Each phone has a visual news feed scrolling across the top of the screen showing latest updates from the user’s Facebook network.
It doesn’t pull data from all of the user’s contacts, instead using Facebook’s Graph API to surface photos, videos, links and status updates from the user’s closest contacts.
Ovum analyst Nick Dillon says both phones “raise the bar” with regard to mobile implementations of Facebook, posing a threat to other mobile internet devices.
“(HTC’s new phones) could threaten the hegemony of RIM’s wildly popular BlackBerry Messenger … as well as the promise of extending Facebook’s third party apps to mobile for the first time,” Dillon says.
“This deeper level of integration could make the mobile experience of Facebook more compelling than other mobile versions of the application and potentially even more so than the full web version.”
Dillon says the HTC phones highlight the level of opportunity available to hardware providers to differentiate themselves outside of offering their own services.

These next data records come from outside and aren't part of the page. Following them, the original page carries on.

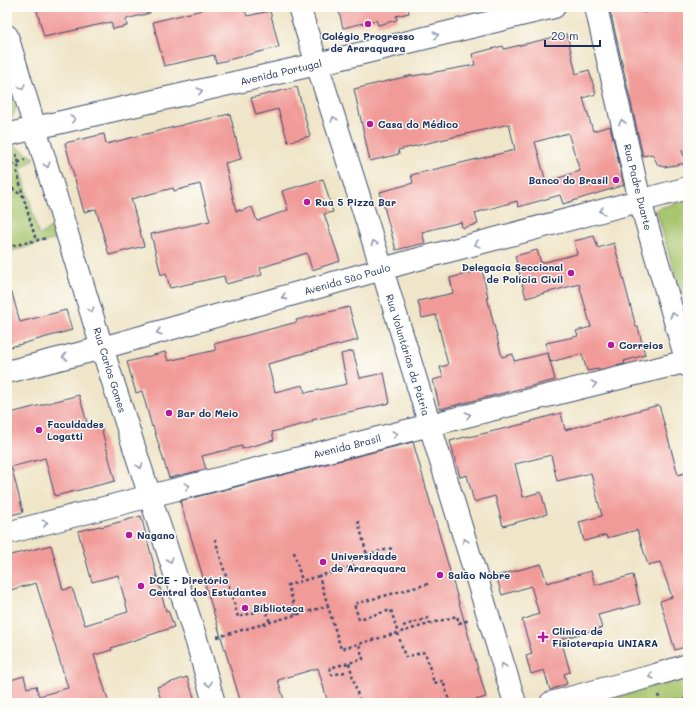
<svg xmlns="http://www.w3.org/2000/svg" width="695" height="710" font-family="Mali,sans-serif">
	<style>
		.green { fill: #a8c66e; stroke: #627a66 }
		.building { fill: #f19b99; fill-rule: evenodd }
		.lines { fill: none; stroke-linecap: round; stroke-linejoin: round }
		.minor-casing { stroke: #3b4a6e; stroke-width: 24 }
		.path { stroke: #3b4a6e; stroke-width: 2.5; stroke-dasharray: 3 3; stroke-linecap: butt }
		.minor { stroke: #fff; stroke-width: 22 }
		.oneway { stroke: #8d97ae }
		.poi-dot { fill: #b5179e; stroke: #fdfcf7; stroke-width: 1.5 }
		.labels { text-anchor: middle; dominant-baseline: central; stroke-width: 3; stroke-linejoin: round; paint-order: stroke }
		.poi-label { font-size: 10px; font-weight: bold; fill: #1b2f5e; stroke: #fdfcf7; text-anchor: start }
		.street-label { font-size: 10px; fill: #1b2f5e; stroke: #fdfcf7 }
	</style>
	<rect width="100%" height="100%" fill="#fdfcf7"/>
	<filter id="ink" filterUnits="userSpaceOnUse"><feTurbulence type="fractalNoise" baseFrequency=".025" numOctaves="2"/><feDisplacementMap in="SourceGraphic" scale="8" xChannelSelector="R" yChannelSelector="G"/><feConvolveMatrix kernelMatrix="1 2 1 2 8 2 1 2 1" color-interpolation-filters="sRGB"/></filter>
	<filter id="wash" filterUnits="userSpaceOnUse"><feTurbulence type="fractalNoise" baseFrequency=".012" numOctaves="4" result="noise"/><feDisplacementMap in="SourceGraphic" scale="16" xChannelSelector="R" yChannelSelector="G"/><feGaussianBlur stdDeviation="0.9" result="paint"/><feColorMatrix in="noise" values="0 0 0 0 0 0 0 0 0 0 0 0 0 0 0 0 0 1.4 0 .05"/><feComposite in="paint" operator="in"/></filter>
	<g filter="url(#wash)">
		<rect width="100%" height="100%" fill="#efe5c8"/>
		<path class="green" d="M7,77L16,110L11,118L7,119Z
			M15,146L35,158L21,169L39,236L53,225L57,239L7,252V164L11,163L7,160V147Z
			M688,200V319L656,209Z
			M688,676V703H597Z"/>
		<g id="blocks">
			<path class="building" d="M36,7H149L150,13L126,19L127,26L113,29L111,22L44,37Z
				M201,7H244L247,16L270,11L279,47L216,63L214,55L164,66L153,22L202,10Z
				M338,7H408L409,13L396,16L397,20L378,25L376,20L343,28Z
				M622,7H641L643,13L665,7H688V150L682,151L687,163L664,167L658,165L652,154L643,156L610,10Z
				M567,34L576,74L589,70L596,94L583,98L593,131L610,126L624,185L563,204L560,195L518,207L517,201L475,213L478,224L462,228L461,222L422,232L425,243L396,250L380,192L413,183L411,175L515,150L509,124L398,150L399,154L370,161L354,89L413,75V76L475,65L472,54L503,46L504,49ZM568,133L580,171L546,182L535,142Z
				M297,87L310,136L288,142L278,109L256,115L251,98Z
				M230,114L241,159L225,163L236,211L240,210V211L252,207L257,221L288,210L282,191L323,179L333,212L324,214L340,261L312,270L307,253L260,268L262,275L226,284L224,276L170,288L166,273L161,275L151,234L210,221L200,184L174,191L173,188L131,199L144,246L109,255L96,209L84,212L65,143L104,134L106,144L194,122Z
				M594,236L598,248L614,243L636,327H638L645,355L624,361L625,364L598,370V369L587,371L582,354L550,362L546,343L578,336L576,331L591,327L579,284L526,298L515,256L537,250L541,263L577,254L574,241Z
				M482,270L488,297H487L502,357L513,354L514,361L548,353L555,380L440,409L433,380L443,377L440,367L448,365L436,315L422,318L418,301L453,293L450,278Z
				M12,293L20,322L66,310L72,330L7,348V294Z
				M349,307L358,340L289,357L290,358L268,364L275,392L303,385L305,393L347,384L341,354L353,351L360,378L384,373L390,403L312,420V422L272,432L274,440L242,449V446L202,456L206,469L169,478L153,426L152,427L142,391L136,393L127,362L165,352L168,361L216,350L214,344L297,322L296,320Z
				M79,395L88,426L100,423L115,481L55,496L45,458L7,468V414Z
				M659,405L678,475L688,472V646L675,650L660,601L672,597L660,562L648,565L637,530L607,538L606,535L584,541L579,522L602,516L591,473L557,481L551,455L515,464L523,497L541,492L547,514L503,526L495,496L474,502L467,475L460,477L450,441L469,436V437L532,422L531,421L561,413L565,430Z
				M413,442L486,697L465,703H328L318,668L278,680L285,703H241L180,501Z
				M12,469L23,512L7,516V470Z
				M141,516L166,611L168,610L174,627L111,648L112,650L94,655L109,703H7V681L24,676L27,688L36,686L39,696L68,688L36,583L7,591V556L51,545L63,590L72,588L85,625L128,612L118,575L92,582L78,531L100,526L101,527Z
				M541,564L547,583L591,571L595,585L633,575L640,604L598,615L602,628L561,639L570,672L564,674L567,684L550,690L544,670L531,674L526,656L532,654L522,620L539,614L531,586L502,595L496,576Z
				M187,677L195,700L186,703H162L157,687Z"/>
		</g>
	</g>
	<g filter="url(#ink)">
		<use href="#blocks" fill-opacity="0" stroke="#3b4a6e" stroke-width="1"/>
		<g class="lines">
			<g class="minor-casing">
				<path id="minor" d="M299,7L382,269L515,703
					M596,7L640,201L688,366
					M7,36L102,348L197,642L214,703
					M7,135L35,128L317,64L554,7
					M7,372L102,348L411,261L688,188
					M7,533L150,496L430,425L688,361
					M551,703L652,676L688,665"/>
			</g>
			<path class="path" d="M16,154L19,163L17,172L23,196
				M7,167L25,160
				M7,185L23,196L36,240
				M7,247L47,238
				M358,521L367,555
				M215,539L238,617L266,609L270,623
				M294,552L302,581
				M428,584L354,604L359,619L391,610L405,657L425,652L434,683L443,681L449,700V703
				M328,606L319,576L354,566L352,558L393,548
				M297,615L288,585L319,576
				M403,626L428,618L430,624
				M217,637L328,606L341,649L457,616L459,623L470,620
				M349,663L360,703
				M345,672L332,675L330,668L363,659L359,644
				M658,695L661,703
				M672,703L688,698"/>
			<use href="#minor" class="minor"/>
		</g>
		<defs><path id="oneway-chevron" d="M-2-3.5L2.5 0L-2 3.5" fill="none" stroke-width="1.6" stroke-linecap="round" stroke-linejoin="round"/></defs>
		<g class="oneway">
			<use href="#oneway-chevron" transform="translate(436 35) rotate(-14)"/>
			<use href="#oneway-chevron" transform="translate(22 87) rotate(73)"/>
			<use href="#oneway-chevron" transform="translate(200 91) rotate(-13)"/>
			<use href="#oneway-chevron" transform="translate(73 119) rotate(-13)"/>
			<use href="#oneway-chevron" transform="translate(334 119) rotate(-108)"/>
			<use href="#oneway-chevron" transform="translate(622 122) rotate(-103)"/>
			<use href="#oneway-chevron" transform="translate(47 165) rotate(73)"/>
			<use href="#oneway-chevron" transform="translate(602 211) rotate(165)"/>
			<use href="#oneway-chevron" transform="translate(374 243) rotate(-108)"/>
			<use href="#oneway-chevron" transform="translate(477 244) rotate(165)"/>
			<use href="#oneway-chevron" transform="translate(284 297) rotate(164)"/>
			<use href="#oneway-chevron" transform="translate(91 310) rotate(73)"/>
			<use href="#oneway-chevron" transform="translate(673 315) rotate(-106)"/>
			<use href="#oneway-chevron" transform="translate(159 332) rotate(164)"/>
			<use href="#oneway-chevron" transform="translate(65 357) rotate(166)"/>
			<use href="#oneway-chevron" transform="translate(594 384) rotate(-14)"/>
			<use href="#oneway-chevron" transform="translate(468 415) rotate(-14)"/>
			<use href="#oneway-chevron" transform="translate(395 434) rotate(-14)"/>
			<use href="#oneway-chevron" transform="translate(140 466) rotate(72)"/>
			<use href="#oneway-chevron" transform="translate(187 486) rotate(-14)"/>
			<use href="#oneway-chevron" transform="translate(45 523) rotate(-15)"/>
			<use href="#oneway-chevron" transform="translate(465 541) rotate(-107)"/>
			<use href="#oneway-chevron" transform="translate(170 560) rotate(72)"/>
			<use href="#oneway-chevron" transform="translate(503 666) rotate(-107)"/>
			<use href="#oneway-chevron" transform="translate(651 676) rotate(164)"/>
			<use href="#oneway-chevron" transform="translate(209 684) rotate(74)"/>
		</g>
	</g>
	<g class="poi-dot">
		<circle cx="368" cy="24" r="4"/>
		<circle cx="370" cy="124" r="4"/>
		<circle cx="616" cy="180" r="4"/>
		<circle cx="307" cy="202" r="4"/>
		<circle cx="571" cy="273" r="4"/>
		<circle cx="611" cy="345" r="4"/>
		<circle cx="169" cy="413" r="4"/>
		<circle cx="39" cy="430" r="4"/>
		<circle cx="129" cy="535" r="4"/>
		<circle cx="323" cy="562" r="4"/>
		<circle cx="440" cy="575" r="4"/>
		<circle cx="141" cy="586" r="4"/>
		<circle cx="245" cy="608" r="4"/>
		<path d="M541 631h4v4h4v4h-4v4h-4v-4h-4v-4h4z"/>
	</g>
	<g class="labels">
		<g class="poi-label">
			<text x="368" y="36" text-anchor="middle">Colégio Progresso<tspan x="368" dy="12">de Araraquara</tspan></text>
			<text x="378" y="124">Casa do Médico</text>
			<text x="608" y="180" text-anchor="end">Banco do Brasil</text>
			<text x="315" y="202">Rua 5 Pizza Bar</text>
			<text x="563" y="267" text-anchor="end">Delegacia Seccional<tspan x="563" dy="12">de Polícia Civil</tspan></text>
			<text x="619" y="345">Correios</text>
			<text x="177" y="413">Bar do Meio</text>
			<text x="47" y="424">Faculdades<tspan x="47" dy="12">Logatti</tspan></text>
			<text x="137" y="535">Nagano</text>
			<text x="331" y="556">Universidade<tspan x="331" dy="12">de Araraquara</tspan></text>
			<text x="448" y="575">Salão Nobre</text>
			<text x="149" y="580">DCE - Diretório<tspan x="149" dy="12">Central dos Estudantes</tspan></text>
			<text x="253" y="608">Biblioteca</text>
			<text x="552" y="631">Clínica de<tspan x="552" dy="12">Fisioterapia UNIARA</tspan></text>
		</g>
		<g class="street-label">
			<text transform="translate(281 72) rotate(-13)">Avenida Portugal</text>
			<text transform="translate(638 187) rotate(76)">Rua Padre Duarte</text>
			<text transform="translate(347 279) rotate(-16)">Avenida São Paulo</text>
			<text transform="translate(408 355) rotate(73)">Rua Voluntários da Pátria</text>
			<text transform="translate(110 370) rotate(73)">Rua Carlos Gomes</text>
			<text transform="translate(347 446) rotate(-14)">Avenida Brasil</text>
		</g>
	</g>
	<rect width="695" height="710" fill="none" stroke="#fdfcf7" stroke-width="24"/>
	<path d="M545 40v6h55v-6" fill="none" stroke="#1b2f5e" stroke-width="2"/>
	<text x="551" y="40" font-size="12" fill="#1b2f5e" stroke="#fdfcf7" stroke-width="3" paint-order="stroke">20 m</text>
</svg>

“It also demonstrates a compelling means by which web application providers can influence buyer behaviour without needing to own or control the software platform on a device themselves,” he says.

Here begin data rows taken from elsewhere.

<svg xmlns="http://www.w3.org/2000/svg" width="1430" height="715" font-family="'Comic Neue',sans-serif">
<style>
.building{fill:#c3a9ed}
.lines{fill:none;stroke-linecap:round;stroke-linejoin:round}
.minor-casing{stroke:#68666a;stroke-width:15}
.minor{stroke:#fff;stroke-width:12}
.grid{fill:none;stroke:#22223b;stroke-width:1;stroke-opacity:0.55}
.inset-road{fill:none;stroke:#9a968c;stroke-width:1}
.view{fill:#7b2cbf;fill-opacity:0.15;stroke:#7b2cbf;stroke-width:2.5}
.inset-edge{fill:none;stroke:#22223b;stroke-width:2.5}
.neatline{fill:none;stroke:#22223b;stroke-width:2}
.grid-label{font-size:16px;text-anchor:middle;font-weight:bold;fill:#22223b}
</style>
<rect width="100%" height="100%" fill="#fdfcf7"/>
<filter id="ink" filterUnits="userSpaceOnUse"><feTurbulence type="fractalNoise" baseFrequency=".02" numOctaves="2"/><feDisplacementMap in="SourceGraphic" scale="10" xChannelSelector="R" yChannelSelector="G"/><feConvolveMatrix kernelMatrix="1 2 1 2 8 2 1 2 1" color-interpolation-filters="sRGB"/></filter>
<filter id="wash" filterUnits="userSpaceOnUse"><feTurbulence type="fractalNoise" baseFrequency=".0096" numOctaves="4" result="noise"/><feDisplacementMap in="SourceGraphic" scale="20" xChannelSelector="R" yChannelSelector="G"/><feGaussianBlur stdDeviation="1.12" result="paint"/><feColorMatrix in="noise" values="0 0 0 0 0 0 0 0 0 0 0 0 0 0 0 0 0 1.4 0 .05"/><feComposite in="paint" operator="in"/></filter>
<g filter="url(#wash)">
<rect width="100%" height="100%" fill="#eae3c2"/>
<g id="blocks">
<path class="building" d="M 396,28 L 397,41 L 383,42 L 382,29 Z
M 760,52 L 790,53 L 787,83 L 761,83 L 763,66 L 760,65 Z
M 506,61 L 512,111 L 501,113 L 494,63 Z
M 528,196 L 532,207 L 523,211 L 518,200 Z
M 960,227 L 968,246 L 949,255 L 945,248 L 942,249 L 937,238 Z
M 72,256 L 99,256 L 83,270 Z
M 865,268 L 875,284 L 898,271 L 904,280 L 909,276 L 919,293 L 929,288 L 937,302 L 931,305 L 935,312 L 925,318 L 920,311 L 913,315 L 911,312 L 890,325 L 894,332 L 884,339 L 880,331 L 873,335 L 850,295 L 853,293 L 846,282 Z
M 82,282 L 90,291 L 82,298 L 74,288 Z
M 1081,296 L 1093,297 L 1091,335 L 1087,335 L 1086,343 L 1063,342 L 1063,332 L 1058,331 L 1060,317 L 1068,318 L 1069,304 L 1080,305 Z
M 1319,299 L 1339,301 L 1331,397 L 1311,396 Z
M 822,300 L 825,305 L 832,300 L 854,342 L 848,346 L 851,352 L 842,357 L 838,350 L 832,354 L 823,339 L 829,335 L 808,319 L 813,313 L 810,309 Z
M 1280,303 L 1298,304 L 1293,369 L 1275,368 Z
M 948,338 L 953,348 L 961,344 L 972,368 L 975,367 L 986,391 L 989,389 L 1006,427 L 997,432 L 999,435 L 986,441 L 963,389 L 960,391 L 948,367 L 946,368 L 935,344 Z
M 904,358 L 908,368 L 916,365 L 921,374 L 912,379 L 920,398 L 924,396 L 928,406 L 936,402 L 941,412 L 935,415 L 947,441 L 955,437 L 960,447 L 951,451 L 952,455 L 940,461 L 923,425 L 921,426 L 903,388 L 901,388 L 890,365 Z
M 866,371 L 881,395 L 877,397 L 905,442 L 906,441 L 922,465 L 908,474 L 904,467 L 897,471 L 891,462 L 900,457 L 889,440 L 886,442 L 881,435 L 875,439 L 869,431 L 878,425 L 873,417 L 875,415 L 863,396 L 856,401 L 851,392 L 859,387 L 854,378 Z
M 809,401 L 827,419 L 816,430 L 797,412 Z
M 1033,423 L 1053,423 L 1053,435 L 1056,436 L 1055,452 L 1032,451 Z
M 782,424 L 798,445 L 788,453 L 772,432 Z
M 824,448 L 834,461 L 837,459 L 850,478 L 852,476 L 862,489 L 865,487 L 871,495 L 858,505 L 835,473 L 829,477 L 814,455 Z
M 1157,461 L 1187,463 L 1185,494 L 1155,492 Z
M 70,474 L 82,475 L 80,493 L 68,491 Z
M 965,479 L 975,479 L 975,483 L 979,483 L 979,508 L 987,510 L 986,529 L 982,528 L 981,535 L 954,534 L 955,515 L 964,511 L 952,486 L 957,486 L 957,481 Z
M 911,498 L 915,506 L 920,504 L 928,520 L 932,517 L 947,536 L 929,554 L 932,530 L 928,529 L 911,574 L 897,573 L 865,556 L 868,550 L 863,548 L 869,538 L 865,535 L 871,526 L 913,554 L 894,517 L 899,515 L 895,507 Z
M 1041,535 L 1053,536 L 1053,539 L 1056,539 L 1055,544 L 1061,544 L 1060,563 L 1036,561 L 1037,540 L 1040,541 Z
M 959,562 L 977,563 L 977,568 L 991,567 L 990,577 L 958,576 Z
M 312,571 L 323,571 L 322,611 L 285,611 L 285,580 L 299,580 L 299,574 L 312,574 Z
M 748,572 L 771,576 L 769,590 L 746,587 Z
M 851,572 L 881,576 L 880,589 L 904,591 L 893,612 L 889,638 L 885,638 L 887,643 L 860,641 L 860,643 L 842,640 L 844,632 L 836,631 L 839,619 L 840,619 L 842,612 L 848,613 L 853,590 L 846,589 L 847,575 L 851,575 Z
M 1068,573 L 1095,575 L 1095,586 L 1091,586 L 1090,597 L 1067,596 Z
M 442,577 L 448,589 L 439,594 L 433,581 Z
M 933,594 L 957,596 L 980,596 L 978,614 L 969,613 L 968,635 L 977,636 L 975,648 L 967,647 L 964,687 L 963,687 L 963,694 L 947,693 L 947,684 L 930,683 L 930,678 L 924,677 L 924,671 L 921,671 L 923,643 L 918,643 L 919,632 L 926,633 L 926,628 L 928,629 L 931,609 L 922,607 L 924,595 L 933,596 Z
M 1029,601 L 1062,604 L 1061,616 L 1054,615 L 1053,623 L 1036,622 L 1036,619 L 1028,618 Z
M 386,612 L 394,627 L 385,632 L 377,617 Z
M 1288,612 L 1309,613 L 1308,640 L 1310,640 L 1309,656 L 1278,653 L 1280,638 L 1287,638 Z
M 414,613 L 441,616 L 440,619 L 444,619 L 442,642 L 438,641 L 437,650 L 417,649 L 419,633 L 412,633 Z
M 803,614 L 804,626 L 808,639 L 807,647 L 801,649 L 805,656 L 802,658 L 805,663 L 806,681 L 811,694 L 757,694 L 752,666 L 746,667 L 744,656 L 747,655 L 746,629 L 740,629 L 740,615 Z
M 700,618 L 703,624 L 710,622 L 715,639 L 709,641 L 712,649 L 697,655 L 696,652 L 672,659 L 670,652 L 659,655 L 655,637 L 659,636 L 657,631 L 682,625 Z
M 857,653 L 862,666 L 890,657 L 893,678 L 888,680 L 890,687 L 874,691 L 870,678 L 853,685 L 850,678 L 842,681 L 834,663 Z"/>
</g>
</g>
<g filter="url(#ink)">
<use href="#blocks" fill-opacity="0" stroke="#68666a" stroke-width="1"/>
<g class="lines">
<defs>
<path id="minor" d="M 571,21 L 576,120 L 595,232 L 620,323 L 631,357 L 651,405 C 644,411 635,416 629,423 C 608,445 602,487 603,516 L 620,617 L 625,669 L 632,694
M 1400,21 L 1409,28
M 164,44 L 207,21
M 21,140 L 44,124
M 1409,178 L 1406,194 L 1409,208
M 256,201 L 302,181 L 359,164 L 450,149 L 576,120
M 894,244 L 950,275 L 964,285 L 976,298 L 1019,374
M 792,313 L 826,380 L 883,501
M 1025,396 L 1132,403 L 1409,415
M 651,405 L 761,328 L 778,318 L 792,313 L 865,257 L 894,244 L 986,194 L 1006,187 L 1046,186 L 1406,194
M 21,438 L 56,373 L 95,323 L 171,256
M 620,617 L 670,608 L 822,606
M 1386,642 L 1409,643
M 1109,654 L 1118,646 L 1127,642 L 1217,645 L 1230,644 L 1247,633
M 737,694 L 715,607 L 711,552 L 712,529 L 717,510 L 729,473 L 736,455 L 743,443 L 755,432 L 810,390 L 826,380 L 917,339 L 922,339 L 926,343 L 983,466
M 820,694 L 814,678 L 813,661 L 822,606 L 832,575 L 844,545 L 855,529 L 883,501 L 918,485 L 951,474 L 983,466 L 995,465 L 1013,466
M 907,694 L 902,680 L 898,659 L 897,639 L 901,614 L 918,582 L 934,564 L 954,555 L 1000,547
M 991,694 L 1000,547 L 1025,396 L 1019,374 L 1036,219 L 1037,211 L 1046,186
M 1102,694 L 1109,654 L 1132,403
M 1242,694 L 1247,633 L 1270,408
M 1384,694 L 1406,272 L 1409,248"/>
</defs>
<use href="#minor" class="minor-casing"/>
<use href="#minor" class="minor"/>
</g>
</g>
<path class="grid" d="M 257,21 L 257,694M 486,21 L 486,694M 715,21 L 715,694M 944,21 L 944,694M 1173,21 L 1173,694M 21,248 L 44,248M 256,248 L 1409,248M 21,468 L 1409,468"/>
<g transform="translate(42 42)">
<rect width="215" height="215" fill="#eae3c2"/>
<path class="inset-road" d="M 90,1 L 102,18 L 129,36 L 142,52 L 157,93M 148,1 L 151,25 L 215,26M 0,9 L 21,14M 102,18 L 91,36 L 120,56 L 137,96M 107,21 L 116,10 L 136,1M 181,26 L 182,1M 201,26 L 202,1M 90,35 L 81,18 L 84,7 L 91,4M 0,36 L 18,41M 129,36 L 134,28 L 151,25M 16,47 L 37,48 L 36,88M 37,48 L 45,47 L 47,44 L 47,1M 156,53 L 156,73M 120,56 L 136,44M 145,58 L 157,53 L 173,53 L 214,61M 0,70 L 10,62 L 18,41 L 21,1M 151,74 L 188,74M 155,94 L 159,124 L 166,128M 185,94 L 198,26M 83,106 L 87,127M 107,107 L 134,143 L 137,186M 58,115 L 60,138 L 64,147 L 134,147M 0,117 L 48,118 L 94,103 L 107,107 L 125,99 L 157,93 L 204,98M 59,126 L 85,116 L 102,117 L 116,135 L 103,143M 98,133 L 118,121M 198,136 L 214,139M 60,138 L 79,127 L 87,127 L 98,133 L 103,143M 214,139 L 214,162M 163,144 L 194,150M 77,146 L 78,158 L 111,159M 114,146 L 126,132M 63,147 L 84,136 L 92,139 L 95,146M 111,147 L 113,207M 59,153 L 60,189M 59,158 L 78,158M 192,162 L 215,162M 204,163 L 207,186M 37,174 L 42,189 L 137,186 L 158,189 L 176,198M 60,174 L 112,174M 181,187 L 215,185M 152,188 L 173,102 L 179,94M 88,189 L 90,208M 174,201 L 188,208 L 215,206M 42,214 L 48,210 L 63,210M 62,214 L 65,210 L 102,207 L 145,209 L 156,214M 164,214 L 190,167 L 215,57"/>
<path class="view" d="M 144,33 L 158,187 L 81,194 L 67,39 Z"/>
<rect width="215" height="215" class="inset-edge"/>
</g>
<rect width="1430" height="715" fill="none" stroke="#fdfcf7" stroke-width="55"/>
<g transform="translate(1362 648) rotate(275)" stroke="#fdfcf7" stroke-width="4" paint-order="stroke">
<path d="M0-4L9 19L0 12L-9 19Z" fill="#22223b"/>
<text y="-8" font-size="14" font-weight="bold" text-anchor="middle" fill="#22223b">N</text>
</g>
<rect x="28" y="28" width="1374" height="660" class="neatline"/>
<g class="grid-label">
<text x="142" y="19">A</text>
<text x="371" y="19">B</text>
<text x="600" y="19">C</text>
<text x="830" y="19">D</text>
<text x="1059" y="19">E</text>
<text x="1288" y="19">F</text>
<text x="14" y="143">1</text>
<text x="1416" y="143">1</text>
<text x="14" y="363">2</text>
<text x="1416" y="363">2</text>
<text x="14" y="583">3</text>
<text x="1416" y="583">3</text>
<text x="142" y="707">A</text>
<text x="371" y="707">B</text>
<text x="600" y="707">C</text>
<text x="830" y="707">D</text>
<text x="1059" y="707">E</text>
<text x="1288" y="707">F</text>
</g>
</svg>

Dillon says Google is presumably unhappy that HTC is using its Android platform to provide an improved experience and greater access to one of its rivals.
“If Google does ever seek to exert greater control over the Android platform we would imagine that this could be a trigger point for it,” he says.
Ovum principal analyst Eden Zoller describes Google’s “fragmented” social media strategy as a weak spot given the importance of social media as an advertising platform.
“And given Google’s push on mobile location-based services, it seems a lost opportunity not to leverage this in ways that exploit social commerce,” Zoller says.